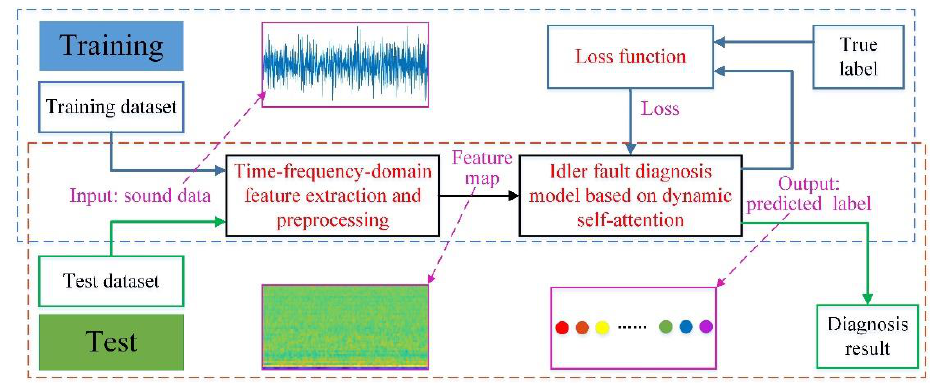
Figure 2. The dynamic self-attention-based idler fault diagnosis method.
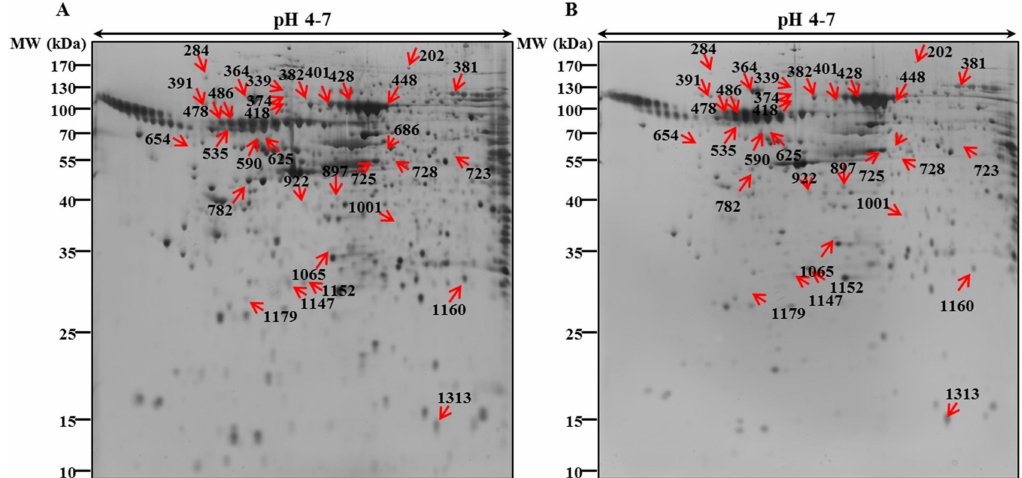
Figure 2. Representative Two-dimensional gel electrophoresis proteome maps of the control and pectolinarigenin-treated AGS cells. The ( A ) control and ( B ) PEC-treated (100 µ M) of AGS cells, the cells were incubated with 100 µ M of PEC for 24 h. The total proteins were separated on 18 cm linear IPG strips (pH 4–7) in the first dimension and in the second dimension with 12% second dimension sodium dodecyl sulfate-polyacrylamide gel electrophoresis (SDS-PAGE). The gels were silver stained. The numbered arrows indicate protein spots successfully identified by matrix-assisted laser desorption/ionization time-of-flight/time-of-flight tandem mass spectrometry. The experiments were performed in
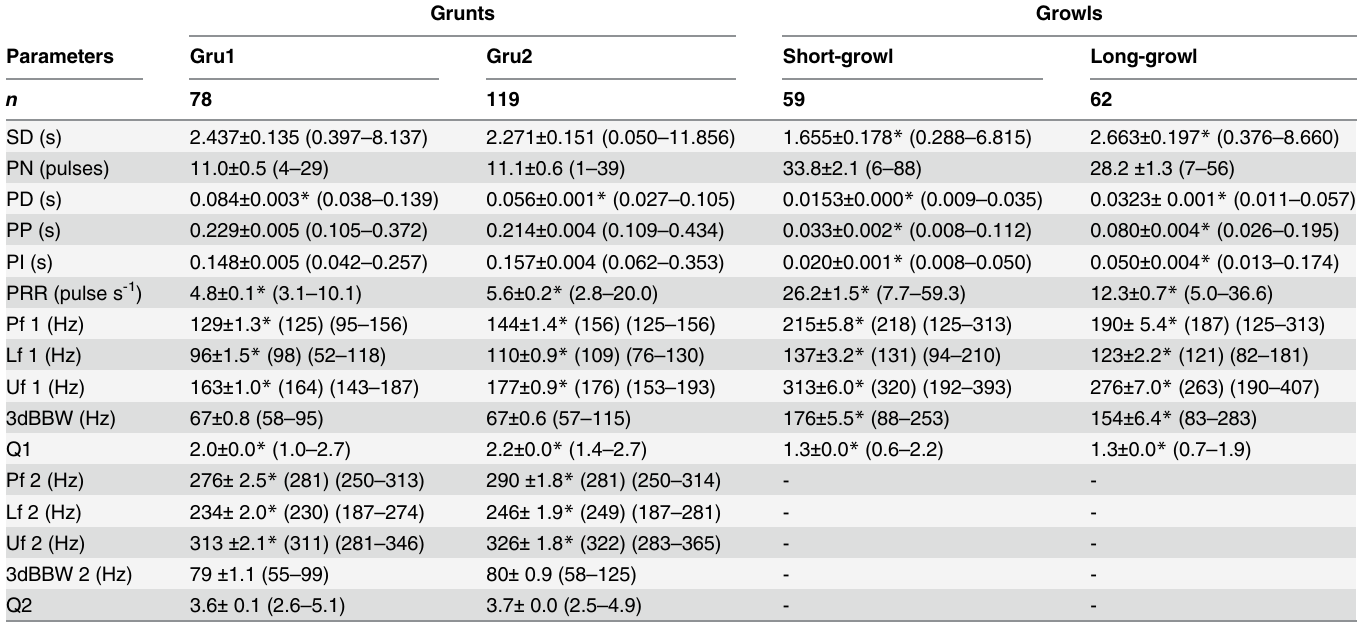
Table 3. Acoustic features measured in Gru1, Gru2, Short-growl and Long-growl sounds. Values are means ± SEM and range is given in parentheses below. For Pf, Lf and Uf the median value is given in parentheses on the right. SD = sound duration; PN = number of pulses; PD = pulse duration; PP = pulse period; PI = pulse interval; PRR = pulse repetition rate; Pf = peak frequency; Lf = lower frequency; Uf = upper frequency 3dBBW = 3 dB bandwidth; Q = damping coefficient. * = significant difference between means within each of the two different types of grunts and growls using t-tests at (P < 0.05) with sequential Holm-Bonferroni correction for Type I error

* * * *

→ **Task objective**
Wherever the word "with" occurs in a line of the listing, copy that line.

→ **Solution**
Figure 2. Representative Two-dimensional gel electrophoresis proteome maps of the control and pectolinarigenin-treated AGS cells. The ( A ) control and ( B ) PEC-treated (100 µ M) of AGS cells, the cells were incubated with 100 µ M of PEC for 24 h. The total proteins were separated on 18 cm linear IPG strips (pH 4–7) in the first dimension and in the second dimension with 12% second dimension sodium dodecyl sulfate-polyacrylamide gel electrophoresis (SDS-PAGE). The gels were silver stained. The numbered arrows indicate protein spots successfully identified by matrix-assisted laser desorption/ionization time-of-flight/time-of-flight tandem mass spectrometry. The experiments were performed in
Table 3. Acoustic features measured in Gru1, Gru2, Short-growl and Long-growl sounds. Values are means ± SEM and range is given in parentheses below. For Pf, Lf and Uf the median value is given in parentheses on the right. SD = sound duration; PN = number of pulses; PD = pulse duration; PP = pulse period; PI = pulse interval; PRR = pulse repetition rate; Pf = peak frequency; Lf = lower frequency; Uf = upper frequency 3dBBW = 3 dB bandwidth; Q = damping coefficient. * = significant difference between means within each of the two different types of grunts and growls using t-tests at (P < 0.05) with sequential Holm-Bonferroni correction for Type I error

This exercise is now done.